━━ Source material

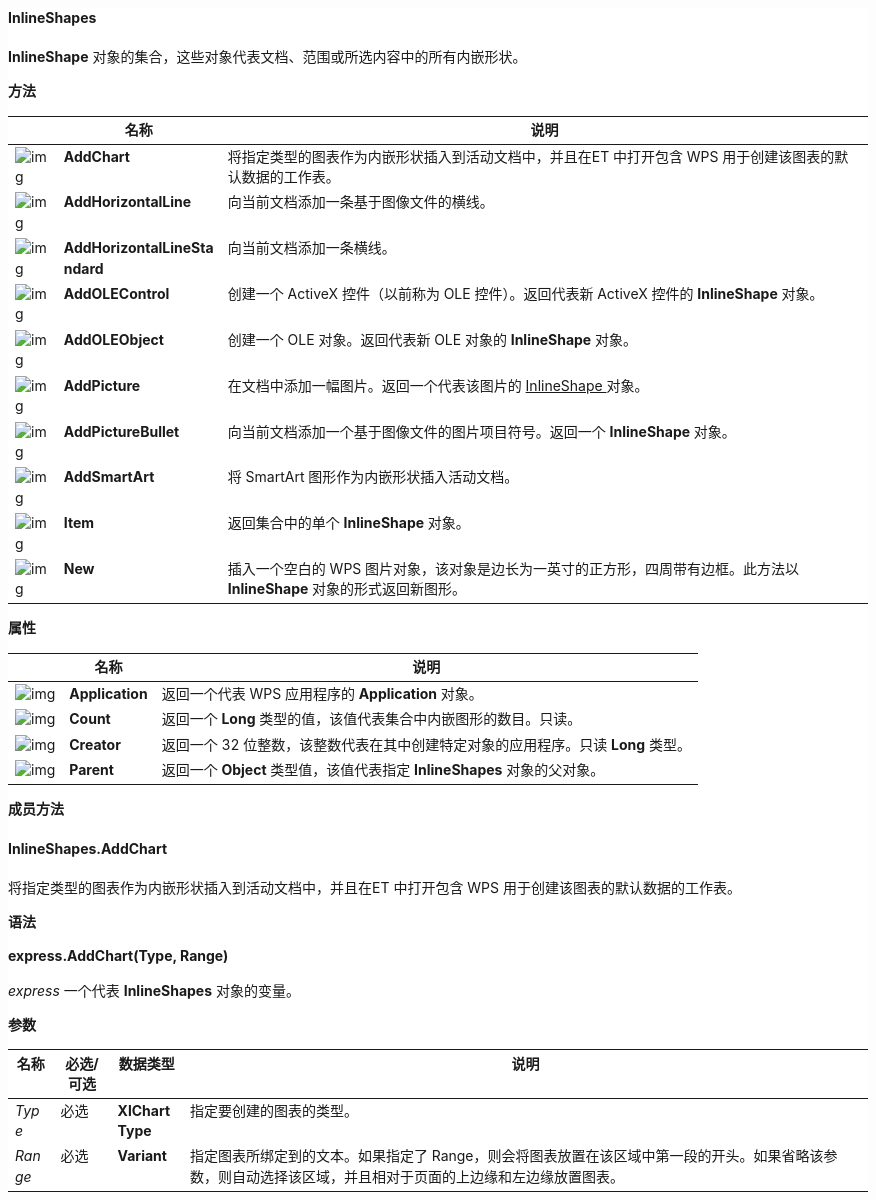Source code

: #### **InlineShapes**



**InlineShape** 对象的集合，这些对象代表文档、范围或所选内容中的所有内嵌形状。

**方法**

|                                                              | 名称                          | 说明                                                         |
| ------------------------------------------------------------ | ----------------------------- | ------------------------------------------------------------ |
| ![img](https://qn.cache.wpscdn.cn/encs/doc/office_v19/gif/methods.gif) | **AddChart**                  | 将指定类型的图表作为内嵌形状插入到活动文档中，并且在ET 中打开包含 WPS 用于创建该图表的默认数据的工作表。 |
| ![img](https://qn.cache.wpscdn.cn/encs/doc/office_v19/gif/methods.gif) | **AddHorizontalLine**         | 向当前文档添加一条基于图像文件的横线。                       |
| ![img](https://qn.cache.wpscdn.cn/encs/doc/office_v19/gif/methods.gif) | **AddHorizontalLineStandard** | 向当前文档添加一条横线。                                     |
| ![img](https://qn.cache.wpscdn.cn/encs/doc/office_v19/gif/methods.gif) | **AddOLEControl**             | 创建一个 ActiveX 控件（以前称为 OLE 控件）。返回代表新 ActiveX 控件的 **InlineShape** 对象。 |
| ![img](https://qn.cache.wpscdn.cn/encs/doc/office_v19/gif/methods.gif) | **AddOLEObject**              | 创建一个 OLE 对象。返回代表新 OLE 对象的 **InlineShape** 对象。 |
| ![img](https://qn.cache.wpscdn.cn/encs/doc/office_v19/gif/methods.gif) | **AddPicture**                | 在文档中添加一幅图片。返回一个代表该图片的 [InlineShape ](https://qn.cache.wpscdn.cn/encs/doc/office_v19/apiObjectTemplate.htm?page=topics/WPS%20%E5%9F%BA%E7%A1%80%E6%8E%A5%E5%8F%A3/%E6%96%87%E5%AD%97%20API%20%E5%8F%82%E8%80%83/InlineShape/InlineShape%20.htm#jsObject_InlineShape)对象。 |
| ![img](https://qn.cache.wpscdn.cn/encs/doc/office_v19/gif/methods.gif) | **AddPictureBullet**          | 向当前文档添加一个基于图像文件的图片项目符号。返回一个 **InlineShape** 对象。 |
| ![img](https://qn.cache.wpscdn.cn/encs/doc/office_v19/gif/methods.gif) | **AddSmartArt**               | 将 SmartArt 图形作为内嵌形状插入活动文档。                   |
| ![img](https://qn.cache.wpscdn.cn/encs/doc/office_v19/gif/methods.gif) | **Item**                      | 返回集合中的单个 **InlineShape** 对象。                      |
| ![img](https://qn.cache.wpscdn.cn/encs/doc/office_v19/gif/methods.gif) | **New**                       | 插入一个空白的 WPS 图片对象，该对象是边长为一英寸的正方形，四周带有边框。此方法以 **InlineShape** 对象的形式返回新图形。 |

**属性**

|                                                              | 名称            | 说明                                                         |
| ------------------------------------------------------------ | --------------- | ------------------------------------------------------------ |
| ![img](https://qn.cache.wpscdn.cn/encs/doc/office_v19/gif/properties.gif) | **Application** | 返回一个代表 WPS 应用程序的 **Application** 对象。           |
| ![img](https://qn.cache.wpscdn.cn/encs/doc/office_v19/gif/properties.gif) | **Count**       | 返回一个 **Long** 类型的值，该值代表集合中内嵌图形的数目。只读。 |
| ![img](https://qn.cache.wpscdn.cn/encs/doc/office_v19/gif/properties.gif) | **Creator**     | 返回一个 32 位整数，该整数代表在其中创建特定对象的应用程序。只读 **Long** 类型。 |
| ![img](https://qn.cache.wpscdn.cn/encs/doc/office_v19/gif/properties.gif) | **Parent**      | 返回一个 **Object** 类型值，该值代表指定 **InlineShapes** 对象的父对象。 |

**成员方法**

#### **InlineShapes.AddChart**

将指定类型的图表作为内嵌形状插入到活动文档中，并且在ET 中打开包含 WPS 用于创建该图表的默认数据的工作表。

**语法**

**express.AddChart(Type, Range)**

*express*   一个代表 **InlineShapes** 对象的变量。

**参数**

| **名称** | **必选/可选** | **数据类型**    | **说明**                                                     |
| -------- | ------------- | --------------- | ------------------------------------------------------------ |
| *Type*   | 必选          | **XlChartType** | 指定要创建的图表的类型。                                     |
| *Range*  | 必选          | **Variant**     | 指定图表所绑定到的文本。如果指定了 Range，则会将图表放置在该区域中第一段的开头。如果省略该参数，则自动选择该区域，并且相对于页面的上边缘和左边缘放置图表。 |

━━━━

Assignment
The answer must repeat every record exactly, with all pictures left out.

Task solution
Source code

: #### **InlineShapes**



**InlineShape** 对象的集合，这些对象代表文档、范围或所选内容中的所有内嵌形状。

**方法**

|                                                              | 名称                          | 说明                                                         |
| ------------------------------------------------------------ | ----------------------------- | ------------------------------------------------------------ |
| ![img](https://qn.cache.wpscdn.cn/encs/doc/office_v19/gif/methods.gif) | **AddChart**                  | 将指定类型的图表作为内嵌形状插入到活动文档中，并且在ET 中打开包含 WPS 用于创建该图表的默认数据的工作表。 |
| ![img](https://qn.cache.wpscdn.cn/encs/doc/office_v19/gif/methods.gif) | **AddHorizontalLine**         | 向当前文档添加一条基于图像文件的横线。                       |
| ![img](https://qn.cache.wpscdn.cn/encs/doc/office_v19/gif/methods.gif) | **AddHorizontalLineStandard** | 向当前文档添加一条横线。                                     |
| ![img](https://qn.cache.wpscdn.cn/encs/doc/office_v19/gif/methods.gif) | **AddOLEControl**             | 创建一个 ActiveX 控件（以前称为 OLE 控件）。返回代表新 ActiveX 控件的 **InlineShape** 对象。 |
| ![img](https://qn.cache.wpscdn.cn/encs/doc/office_v19/gif/methods.gif) | **AddOLEObject**              | 创建一个 OLE 对象。返回代表新 OLE 对象的 **InlineShape** 对象。 |
| ![img](https://qn.cache.wpscdn.cn/encs/doc/office_v19/gif/methods.gif) | **AddPicture**                | 在文档中添加一幅图片。返回一个代表该图片的 [InlineShape ](https://qn.cache.wpscdn.cn/encs/doc/office_v19/apiObjectTemplate.htm?page=topics/WPS%20%E5%9F%BA%E7%A1%80%E6%8E%A5%E5%8F%A3/%E6%96%87%E5%AD%97%20API%20%E5%8F%82%E8%80%83/InlineShape/InlineShape%20.htm#jsObject_InlineShape)对象。 |
| ![img](https://qn.cache.wpscdn.cn/encs/doc/office_v19/gif/methods.gif) | **AddPictureBullet**          | 向当前文档添加一个基于图像文件的图片项目符号。返回一个 **InlineShape** 对象。 |
| ![img](https://qn.cache.wpscdn.cn/encs/doc/office_v19/gif/methods.gif) | **AddSmartArt**               | 将 SmartArt 图形作为内嵌形状插入活动文档。                   |
| ![img](https://qn.cache.wpscdn.cn/encs/doc/office_v19/gif/methods.gif) | **Item**                      | 返回集合中的单个 **InlineShape** 对象。                      |
| ![img](https://qn.cache.wpscdn.cn/encs/doc/office_v19/gif/methods.gif) | **New**                       | 插入一个空白的 WPS 图片对象，该对象是边长为一英寸的正方形，四周带有边框。此方法以 **InlineShape** 对象的形式返回新图形。 |

**属性**

|                                                              | 名称            | 说明                                                         |
| ------------------------------------------------------------ | --------------- | ------------------------------------------------------------ |
| ![img](https://qn.cache.wpscdn.cn/encs/doc/office_v19/gif/properties.gif) | **Application** | 返回一个代表 WPS 应用程序的 **Application** 对象。           |
| ![img](https://qn.cache.wpscdn.cn/encs/doc/office_v19/gif/properties.gif) | **Count**       | 返回一个 **Long** 类型的值，该值代表集合中内嵌图形的数目。只读。 |
| ![img](https://qn.cache.wpscdn.cn/encs/doc/office_v19/gif/properties.gif) | **Creator**     | 返回一个 32 位整数，该整数代表在其中创建特定对象的应用程序。只读 **Long** 类型。 |
| ![img](https://qn.cache.wpscdn.cn/encs/doc/office_v19/gif/properties.gif) | **Parent**      | 返回一个 **Object** 类型值，该值代表指定 **InlineShapes** 对象的父对象。 |

**成员方法**

#### **InlineShapes.AddChart**

将指定类型的图表作为内嵌形状插入到活动文档中，并且在ET 中打开包含 WPS 用于创建该图表的默认数据的工作表。

**语法**

**express.AddChart(Type, Range)**

*express*   一个代表 **InlineShapes** 对象的变量。

**参数**

| **名称** | **必选/可选** | **数据类型**    | **说明**                                                     |
| -------- | ------------- | --------------- | ------------------------------------------------------------ |
| *Type*   | 必选          | **XlChartType** | 指定要创建的图表的类型。                                     |
| *Range*  | 必选          | **Variant**     | 指定图表所绑定到的文本。如果指定了 Range，则会将图表放置在该区域中第一段的开头。如果省略该参数，则自动选择该区域，并且相对于页面的上边缘和左边缘放置图表。 |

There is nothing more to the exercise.